Tahoe made me lose trust in Apple's software, and see its trajectory as a bad one that I didn't want to invest any more time into.
Who cares what Apple marketers think if you are not using Apple products? The point of switching to Linux is that you no longer have to care whether their corporate behavior ever changes: you just live in the open-source world instead.
I gave up on Apple twelve years ago and I can't imagine ever buying another Mac.
If multiple people stopped buying Macs and complained and that got apple to solve the temporary problems, isn't that hat what people intended to accomplish?
Yeah, I still remember when I flipped from Linux to Mac at home. In my case it was a long time ago when I got a 4k monitor and couldn't scale the display text/icons and so couldn't read shit on it, and setting up a multi-monitor setup with Linux with different display resolutions was completely impossible. It worked in a few buttons with Mac. Digging into the issue on the Linux side there was some developer just yelling into the issue that people couldn't see 4k resolution, so there was no point to buying that hardware and everyone was just making a purchasing mistake with 4k monitors. I'm sure it has been long fixed by now, but that's the social problem which is waiting there. It won't be that issue, but there'll be something else like that...

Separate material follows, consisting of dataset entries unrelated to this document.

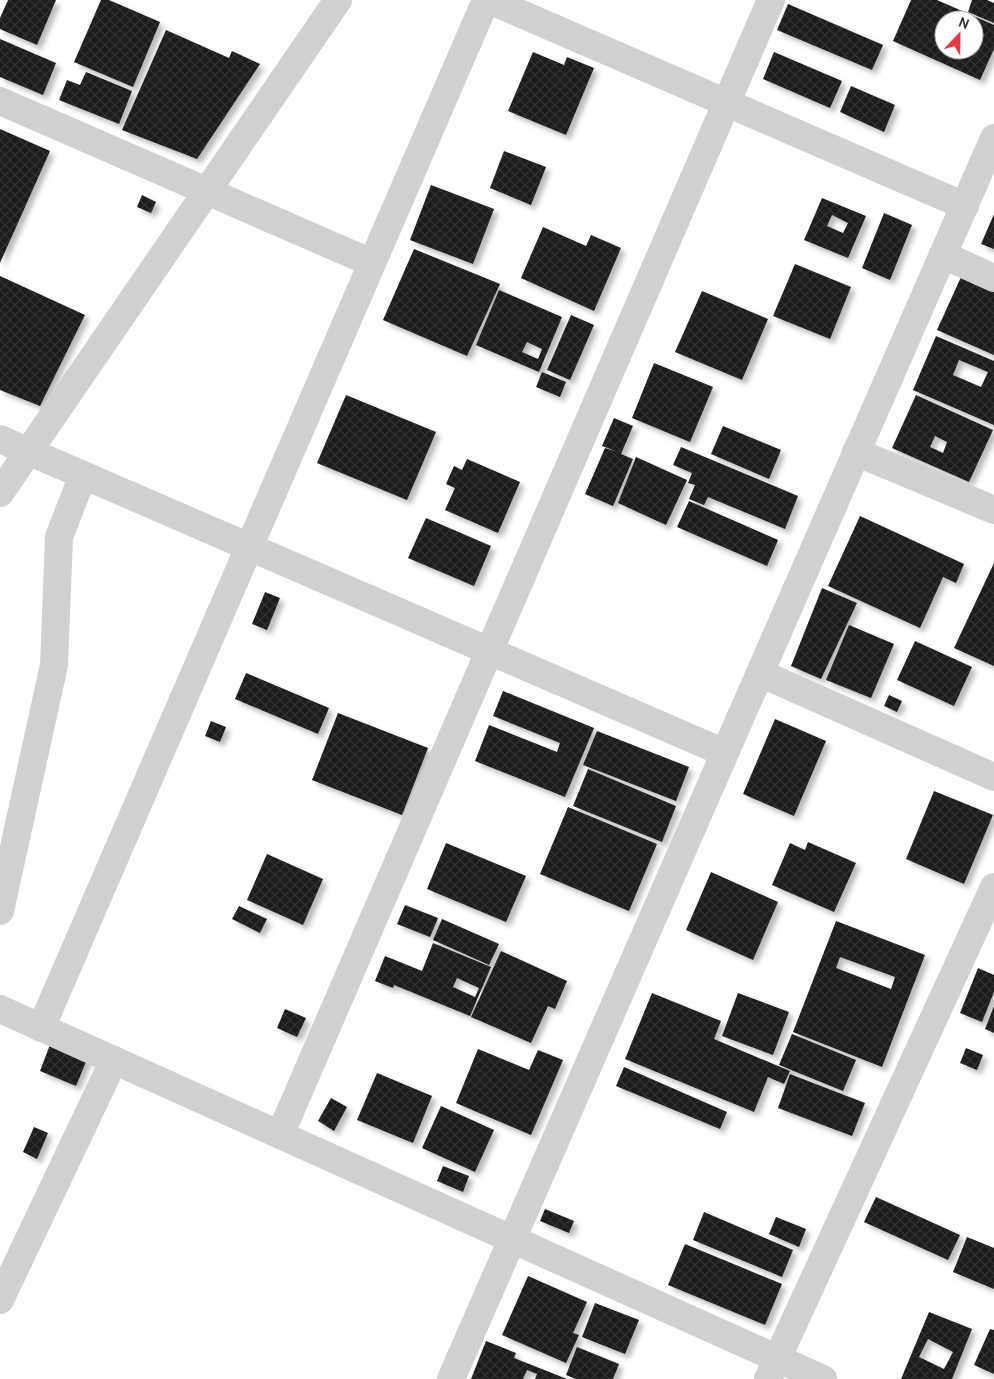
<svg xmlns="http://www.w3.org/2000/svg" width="994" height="1379" font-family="Cabin,sans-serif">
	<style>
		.building { fill: url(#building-cross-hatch); fill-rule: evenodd; filter: url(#shadow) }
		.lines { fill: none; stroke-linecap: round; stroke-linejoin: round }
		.minor { stroke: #d0d0d0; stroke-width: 28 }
	</style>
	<defs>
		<pattern id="building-cross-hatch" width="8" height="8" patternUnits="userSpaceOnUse" patternTransform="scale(1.25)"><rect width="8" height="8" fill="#1a1a1a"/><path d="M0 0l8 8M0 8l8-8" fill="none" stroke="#333"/></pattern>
		<filter id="shadow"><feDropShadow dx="4.5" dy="4.5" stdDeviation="2.5" flood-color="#0004"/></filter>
	</defs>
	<rect width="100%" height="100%" fill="#fff"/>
	<!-- building -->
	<g class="building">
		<polygon points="8,0 56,0 37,45 0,29 0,18"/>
		<polygon points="101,0 109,0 160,22 133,87 74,62"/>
		<path d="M 911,0 L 937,0 L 994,25 L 994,49 L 980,80 L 893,41 ZM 944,20 L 974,20 L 974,50 L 944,50 Z"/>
		<polygon points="972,0 987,0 994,3 994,23 968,12"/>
		<polygon points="788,4 883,45 872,70 777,30"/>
		<polygon points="166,30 229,58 232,51 260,64 197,159 122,130"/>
		<polygon points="0,39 56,63 43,95 0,77"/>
		<polygon points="533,52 564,65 567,57 594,68 566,135 508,111"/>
		<polygon points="774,52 842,81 830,108 763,79"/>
		<polygon points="86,72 132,91 119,124 59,100 67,80 80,85"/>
		<polygon points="851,86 895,105 884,132 840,112"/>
		<polygon points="0,129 50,151 0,263"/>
		<polygon points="504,151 546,167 531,205 490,188"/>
		<polygon points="431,185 494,209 473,264 410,240"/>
		<polygon points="142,195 156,202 151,213 137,207"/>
		<path d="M 822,198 L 866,216 L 848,258 L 804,240 ZM 832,215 L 848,223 L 843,233 L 827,226 Z"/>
		<polygon points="884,213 912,225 890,280 862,268"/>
		<polygon points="994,214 994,249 981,244"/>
		<polygon points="543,227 586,246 591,235 621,248 594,311 521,278"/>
		<polygon points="414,249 500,284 467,356 383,320"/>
		<polygon points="795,264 851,287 830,339 773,316"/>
		<polygon points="0,276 85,315 40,406 0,390"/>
		<polygon points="961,277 994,291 994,355 937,330"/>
		<path d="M 499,290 L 562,317 L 539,372 L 476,345 ZM 527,342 L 542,349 L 538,359 L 522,352 Z"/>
		<polygon points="702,291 768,319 742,380 675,352"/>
		<polygon points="571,315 594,325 570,380 547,370"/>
		<path d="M 936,336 L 994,361 L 994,425 L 913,390 ZM 959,360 L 988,372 L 981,387 L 953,375 Z"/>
		<polygon points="654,363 713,387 690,442 632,418"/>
		<polygon points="542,372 566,382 560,397 536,387"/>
		<polygon points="346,395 436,432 407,500 317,463"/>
		<path d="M 916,395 L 993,430 L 969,482 L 892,448 ZM 935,436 L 947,442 L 943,453 L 930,447 Z"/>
		<polygon points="614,418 633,426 621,454 633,459 613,506 585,494 605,448 618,452 602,446"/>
		<polygon points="723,426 781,450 769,479 711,454"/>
		<polygon points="681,447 798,496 785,529 708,497 704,505 689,499 695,485 688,483 692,473 673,465"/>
		<polygon points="636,457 687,480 666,525 618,503"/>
		<polygon points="467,459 520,482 498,533 445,510 455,488 446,484 454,466 462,470"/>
		<polygon points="689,501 778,540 767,566 677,527"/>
		<polygon points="860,516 964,564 956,583 943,577 920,628 828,586"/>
		<polygon points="426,518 491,546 474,586 408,558"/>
		<polygon points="994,563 994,666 954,648"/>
		<polygon points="822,588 857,603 821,679 791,666"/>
		<polygon points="265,592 280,598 267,630 252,624"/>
		<polygon points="849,625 894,644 871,698 826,680"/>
		<polygon points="915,641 972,667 954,706 897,680"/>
		<polygon points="246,673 329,708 318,734 235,699"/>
		<polygon points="503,691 594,728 565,797 475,761 489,725 557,752 560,743 493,716"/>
		<polygon points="889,695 902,701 897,712 884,706"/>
		<polygon points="338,713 428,748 402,815 312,780"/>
		<polygon points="775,719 826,741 794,816 743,794"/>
		<polygon points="211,721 226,727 220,742 205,736"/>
		<polygon points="597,731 689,767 676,801 583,765"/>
		<polygon points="588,769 676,806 662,842 573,806"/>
		<polygon points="934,791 993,815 964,884 906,859"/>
		<polygon points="568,807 657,844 629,911 540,874"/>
		<polygon points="808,842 856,863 834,912 772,885 790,843 805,850"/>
		<polygon points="446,843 526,876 506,922 427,889"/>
		<polygon points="267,854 323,879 303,925 247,900"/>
		<polygon points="711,872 778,902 753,960 686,930"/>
		<polygon points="405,905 438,918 430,937 397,924"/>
		<polygon points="239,906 267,919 260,933 232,919"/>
		<polygon points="442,919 499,944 489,965 433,940"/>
		<path d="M 836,921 L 925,955 L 882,1067 L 793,1032 ZM 840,957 L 895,977 L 891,989 L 836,968 Z"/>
		<path d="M 433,943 L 491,967 L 470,1016 L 394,985 L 393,988 L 375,981 L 385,956 L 422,971 ZM 457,978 L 479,988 L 475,997 L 453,987 Z"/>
		<polygon points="501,951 567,981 555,1009 548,1006 531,1043 471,1017"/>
		<polygon points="978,968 994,975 994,992 982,1022 960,1013"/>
		<polygon points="652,993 721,1021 714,1039 790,1071 784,1084 768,1077 754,1112 625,1059"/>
		<polygon points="738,993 789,1012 773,1055 722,1036"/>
		<polygon points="994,1006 994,1033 985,1029"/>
		<polygon points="285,1009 306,1018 297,1037 277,1028"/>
		<polygon points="792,1034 856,1060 843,1091 779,1065"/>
		<polygon points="51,1042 88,1057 76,1086 40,1071"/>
		<polygon points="966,1048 983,1055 977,1070 960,1063"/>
		<polygon points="478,1049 529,1070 538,1050 563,1060 531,1135 456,1103"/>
		<polygon points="624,1067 727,1112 720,1129 616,1086"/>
		<polygon points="377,1073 432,1096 413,1143 357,1120"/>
		<polygon points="790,1074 865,1103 852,1136 778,1108"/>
		<polygon points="331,1098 347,1107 334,1131 318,1121"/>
		<polygon points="441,1106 494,1130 475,1172 422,1148"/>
		<polygon points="34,1127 48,1133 37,1159 23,1152"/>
		<polygon points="443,1166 469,1176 463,1192 437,1181"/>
		<polygon points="876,1197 960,1235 948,1260 864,1222"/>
		<polygon points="545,1209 574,1221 569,1233 540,1221"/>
		<polygon points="704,1212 793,1250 782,1277 693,1240"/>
		<polygon points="776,1217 806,1229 799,1247 769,1234"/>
		<polygon points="967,1237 994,1248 994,1289 953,1272"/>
		<polygon points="685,1244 782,1284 765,1325 668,1285"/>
		<polygon points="528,1276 587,1302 573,1333 579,1335 566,1363 502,1335"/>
		<polygon points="595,1303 639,1320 625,1354 582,1337"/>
		<path d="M 929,1312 L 972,1329 L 952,1379 L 901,1379 ZM 928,1339 L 953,1352 L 944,1369 L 919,1357 Z"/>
		<polygon points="990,1329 994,1330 994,1374 974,1365"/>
		<polygon points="486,1341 516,1353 514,1358 567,1379 535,1379 537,1374 527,1370 523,1379 471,1379"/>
		<polygon points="577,1347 619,1364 613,1379 576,1379 566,1375"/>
	</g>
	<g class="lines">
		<!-- minor -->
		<g class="minor">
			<polyline points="489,0 965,206"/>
			<polyline points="0,101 372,263"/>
			<polyline points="943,255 994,278"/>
			<polyline points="0,439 725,753"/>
			<polyline points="856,452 994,510"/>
			<polyline points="0,493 338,0"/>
			<polyline points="760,673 994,777"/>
			<polyline points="0,911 54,665 59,537 83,475"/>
			<polyline points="0,1009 823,1379"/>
			<polyline points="41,1028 486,0"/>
			<polyline points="280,1135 771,0"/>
			<polyline points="0,1300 114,1060"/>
			<polyline points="451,1379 994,138"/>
			<polyline points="768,1379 994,887"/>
		</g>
	</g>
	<!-- north arrow -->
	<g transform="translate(959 35) rotate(22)"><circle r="24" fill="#ffffff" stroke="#adadad"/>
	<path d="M0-4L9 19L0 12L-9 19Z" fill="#e63946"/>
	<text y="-8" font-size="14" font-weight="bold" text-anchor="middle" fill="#333333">N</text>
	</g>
</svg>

> because you are annoyed about some temporary problems
I mean, all problems are temporary, time is money etc. etc. And there are signs that suggest that some of these problems (namely freedom to run your own software) are not going to get resolved soon. Is there something deeper in your thought that I missed?
> These kind of posts get a lot of upvotes, but they do nothing to change corporate behavior.
I don't understand, we are on a discussion forum. Of course writing comments here does not influence what Apple does, that's not what HN is for, I think (I hope) that everyone already assumes that. Why do you feel the need to point that out?
Apple has been headed down this road for over a decade. Not sure why you would think any of this was temporary.
> because you are annoyed about some temporary problems (yes, they are temporary)
What leads you to believe that anything he mentioned is temporary?